Tudor Championship in pista, a Sebring i primi test collettivi

Il campionato più discusso del globo terrestre si avvia a grandi passi verso lo start della sua prima edizione; dopo lunghi mesi pieni di voci, incertezze e “si vedrà” è andato in scena il primo concreto assaggio di 2014.
Sabato e domenica, sull’asfalto di Sebring, si sono consumate le prime due giornate di test ufficiali del Tudor United SportsCar Championship, ghiotta occasione per iniziare a mettere in ordine le tante (e per troppo tempo disordinate) tessere del mosaico.
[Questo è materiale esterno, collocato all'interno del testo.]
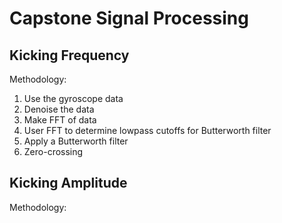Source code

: # Capstone Signal Processing
## Kicking Frequency
Methodology:
1. Use the gyroscope data
2. Denoise the data
3. Make FFT of data
4. User FFT to determine lowpass cutoffs for Butterworth filter
5. Apply a Butterworth filter
6. Zero-crossing
## Kicking Amplitude
Methodology:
Nel combinato delle due sessioni Christian Fittipaldi, Joao Barbosa e Sébastien Bourdais hanno portato il DP Chevrolet Corvette #5 dell’Action Express Racing in testa alla graduatoria della categoria Prototypes. Il tempo stabilito (non ufficiale) è di 1’53″266, più rapido di quasi due secondi e mezzo rispetto al crono di 1’55″688 fatto segnare da Boris Said ed Eric Curran, anch’essi su Chevy. La più rapida delle vetture P2 in pista è stata la barchetta dell’Extreme Speed Motorsport che con Ryan Dalziel ha girato in 1’57″812 e il cui risultato è stato viziato da alcuni problemi tecnici e prove di nuovi componenti. In pista anche una Radical SR9 motorizzata Ford, schierata da Project Libra.

Per quanto il condizionale sia ancora d’obbligo emerge un primo campanello d’allarme: con il sostanzioso pacchetto di modifiche adottato, i Daytona Prototypes sembrano aver non solo uguagliato ma addirittura sopravanzato nettamente le vetture P2. Le suddette vicissitudini non bastano a spiegare un distacco di quattro secondi e mezzo, soprattutto se si considera che a differenza dei DP, all’esordio a Sebring, in questo contesto le P2 corrono ogni anno la famosa dodici ore e dispongono quindi di una mole enormemente superiore di dati ed esperienza. Malgrado sia ancora presto per trarre conclusioni definitive, la patata rimane bollente.

Nella divisione PC l’unica vettura impegnata è stata l’Oreca #12 del Pickett Racing, guidata da Steven Doherty e Bryan Heitkotter; quest’ultimo ha stampato la migliore prestazione in 1’58″619.

A confermare il solido finale di stagione nell’American Le Mans Series, la SRT Viper #93 è stata la macchina più veloce tra le GTLM, classe nella quale sono scese in pista anche la BMW #55 del team Rahal Letterman Lanigan, la Ferrari #62 del Risi Competizioni e la Aston Martin “factory” #007.

Ben Keating e Jeroen Bleekemolen hanno portato un’altra Viper nelle zone nobili della classifica, questa volta nella categoria GTD. La loro #33 è accreditata di un miglior passaggio sul traguardo in 2’04″539.
Le vetture con specifiche Daytona sono state di gran lunga le più presenti in pista, in particolare quelle provenienti dall’ALMS. Porsche (Alex Job, Magnus, NGT, Konrad, Horton e Muehlner) e Audi (Fall-Line, Flying Lizard e Paul Miller Racing, per il quale ha guidato anche il due volte vincitore a Le Mans Benoit Tréluyer) le più gettonate, affiancate da Aston Martin (TRG-AMR), Ferrari (Scuderia Corsa, che ha schierato anche l’iridato Roni Vilander) e SRT (Riley Motorsports).

Tra domani e mercoledì si tornerà in pista a Daytona, dove altre squadre dovrebbero aggiungersi al già nutrito nugolo di partecipanti.